Held back, drawn forward, moving towards

I have been thinking a lot about women and how long they waited for the chance to cross the borders and find belonging; around education, financial freedom, the ability to train and work, to vote, to hold positions of authority in almost all spheres.  In the UK these borders are mostly open, there is now a female leader of the Anglican communion!   

I understand that Jesus crossed over many boundaries towards women; Mary was allowed to sit with the men and listen (Martha protested perhaps because she was afraid for Mary’s reputation), talked to the Samaritan woman (bypassing many social mores of race and gender), he had women friends and followers.  But I am haunted by a question someone asked recently – Why did Jesus not just choose 6 women to be among the closest 12, would this not have clarified our lot – advanced us maybe a few centuries or millennia?  Could he not have?   Perhaps not without burying his ministry in scandal.   But it took a long time to find our belonging!  His example seems not to have resonated with people for a long time. 2000 years and counting!  Virginia Woolf when asked to write a talk on women in fiction (in the early 1900s) explained why there were so few: ‘a woman must have money and a room of her own if she is to write fiction’.   Hardly any woman had this; to be sure I imagine not many men did either!

This year in my church we took a moment in Lent, given the consecutive Sundays of International Women’s Day and Mother’s Day, to mention women who have shaped or inspired us.   I thought of my own family and the women who preceded me, and I wondered how they were impacted by these boundaries and how they lived within them.  My mother applied to train for the ministry, using her initials only so they would not know she was female until turning up for the interview (when they would struggle to find a reason to refuse her), my grandmother who went off to China to be a missionary as a single woman sometime before 1914 (she met and married my grandfather in China), my Gran who loved learning but all the money for education was spent on her brother (she went to secretarial college and quickly found a job as someone who spoke French and German).   I don’t know the women who came before these three, but as Virginia Woolf says it has to hurt if you are told that education for women is a waste, that you are weak and not capable.   I wonder if they agreed with this or knew it to be false, I suspect some of both happened.   In common with the rejection and sidelining that Jesus experienced at the hands of political and religious authorities I want to take a moment to honour women’s stories and acknowledge their struggle to be heard (and not shut down) and to find their place of belonging.

God sees those stuck behind borders

Women were not the only ones trapped behind borders. Until 1918 a third of men in the UK could not vote, only a decade behind the 1928 act which secured the vote for all men and women aged 21 and over. 
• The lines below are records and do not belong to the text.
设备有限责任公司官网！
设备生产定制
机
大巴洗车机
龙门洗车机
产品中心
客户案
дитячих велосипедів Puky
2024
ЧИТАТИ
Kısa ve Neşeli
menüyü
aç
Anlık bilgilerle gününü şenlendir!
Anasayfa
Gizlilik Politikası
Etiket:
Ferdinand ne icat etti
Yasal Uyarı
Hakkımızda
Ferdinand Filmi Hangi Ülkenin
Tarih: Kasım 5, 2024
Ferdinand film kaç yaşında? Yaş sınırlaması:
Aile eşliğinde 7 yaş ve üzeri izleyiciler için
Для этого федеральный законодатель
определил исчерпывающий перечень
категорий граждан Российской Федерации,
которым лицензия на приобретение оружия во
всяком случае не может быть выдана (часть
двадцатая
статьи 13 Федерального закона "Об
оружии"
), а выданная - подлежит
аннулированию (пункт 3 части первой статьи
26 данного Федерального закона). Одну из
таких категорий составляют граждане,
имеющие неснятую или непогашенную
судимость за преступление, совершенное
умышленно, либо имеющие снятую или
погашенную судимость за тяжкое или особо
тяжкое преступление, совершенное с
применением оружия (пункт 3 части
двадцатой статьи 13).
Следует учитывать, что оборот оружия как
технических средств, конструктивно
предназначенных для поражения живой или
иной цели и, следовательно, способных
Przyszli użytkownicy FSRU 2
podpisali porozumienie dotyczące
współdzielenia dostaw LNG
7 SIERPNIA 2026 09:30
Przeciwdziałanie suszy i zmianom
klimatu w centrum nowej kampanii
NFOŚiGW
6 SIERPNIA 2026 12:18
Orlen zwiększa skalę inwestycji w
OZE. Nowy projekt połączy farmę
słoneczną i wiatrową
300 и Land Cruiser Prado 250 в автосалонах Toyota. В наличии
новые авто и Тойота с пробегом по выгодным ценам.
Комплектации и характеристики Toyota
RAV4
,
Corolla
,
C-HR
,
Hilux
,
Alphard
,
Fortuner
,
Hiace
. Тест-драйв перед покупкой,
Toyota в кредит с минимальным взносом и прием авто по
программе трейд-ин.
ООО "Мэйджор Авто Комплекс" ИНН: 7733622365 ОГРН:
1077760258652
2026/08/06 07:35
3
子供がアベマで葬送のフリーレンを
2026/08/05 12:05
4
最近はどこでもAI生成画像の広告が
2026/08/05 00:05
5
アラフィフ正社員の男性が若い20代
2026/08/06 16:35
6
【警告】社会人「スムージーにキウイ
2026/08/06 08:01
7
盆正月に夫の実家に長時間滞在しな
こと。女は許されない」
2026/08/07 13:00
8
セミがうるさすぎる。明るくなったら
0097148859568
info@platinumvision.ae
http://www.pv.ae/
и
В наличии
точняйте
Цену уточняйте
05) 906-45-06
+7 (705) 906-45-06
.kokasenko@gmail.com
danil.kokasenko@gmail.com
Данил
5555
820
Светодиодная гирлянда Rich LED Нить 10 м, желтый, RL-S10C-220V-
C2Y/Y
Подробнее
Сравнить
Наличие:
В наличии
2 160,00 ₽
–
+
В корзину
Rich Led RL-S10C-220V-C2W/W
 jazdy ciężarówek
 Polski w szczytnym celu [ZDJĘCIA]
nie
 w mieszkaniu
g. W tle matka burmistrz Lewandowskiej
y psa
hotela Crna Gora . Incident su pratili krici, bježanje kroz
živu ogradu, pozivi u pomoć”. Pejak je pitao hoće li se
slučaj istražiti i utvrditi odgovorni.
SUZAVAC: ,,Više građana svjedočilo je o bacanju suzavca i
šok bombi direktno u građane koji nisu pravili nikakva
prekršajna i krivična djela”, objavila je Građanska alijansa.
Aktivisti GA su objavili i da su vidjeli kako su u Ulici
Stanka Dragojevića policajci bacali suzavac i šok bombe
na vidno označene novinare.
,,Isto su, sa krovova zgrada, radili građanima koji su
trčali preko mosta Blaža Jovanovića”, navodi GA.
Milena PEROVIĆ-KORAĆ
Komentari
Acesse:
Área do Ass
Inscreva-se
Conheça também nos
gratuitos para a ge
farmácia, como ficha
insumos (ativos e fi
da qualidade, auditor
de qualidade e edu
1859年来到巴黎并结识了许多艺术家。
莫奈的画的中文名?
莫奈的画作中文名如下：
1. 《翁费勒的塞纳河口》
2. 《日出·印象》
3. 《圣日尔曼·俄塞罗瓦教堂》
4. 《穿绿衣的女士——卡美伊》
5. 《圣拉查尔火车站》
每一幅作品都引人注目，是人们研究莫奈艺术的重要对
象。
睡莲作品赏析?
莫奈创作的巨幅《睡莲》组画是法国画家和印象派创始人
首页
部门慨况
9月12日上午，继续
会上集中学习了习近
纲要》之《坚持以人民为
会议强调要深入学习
At the start of Lent I was reading the story of Hagar in Genesis 16 and was shocked anew at her story: a trafficked woman, a slave handed to Abraham to produce a child and when she finally thought she may have a vestige of power was beaten then thrown into the desert.  Abraham it seems, heard from God that she would be ok, but I don’t think anyone told Hagar. She despaired and in agony thought she would have to watch her son die.  But God came, and she called him, ‘the one who sees’.   He did see and did save them.   I do believe God sees those stuck behind borders.  It is evident he does not personally always rescue them, but I suspect he expects us to understand his actions, to understand Jesus and act like him.  

Questions

Who do we know stuck behind a border and what is our action meant to be?   If I enjoy my freedom, should I not share it and not hold possessively onto it in case I lose something?

Pray for those stuck behind imposed borders.  This week we remember Jesus' ultimate sacrifice; he did not hold back or hold onto power but relinquished it.  If we follow his example,  will we not look for those so imprisoned and try to break their chains?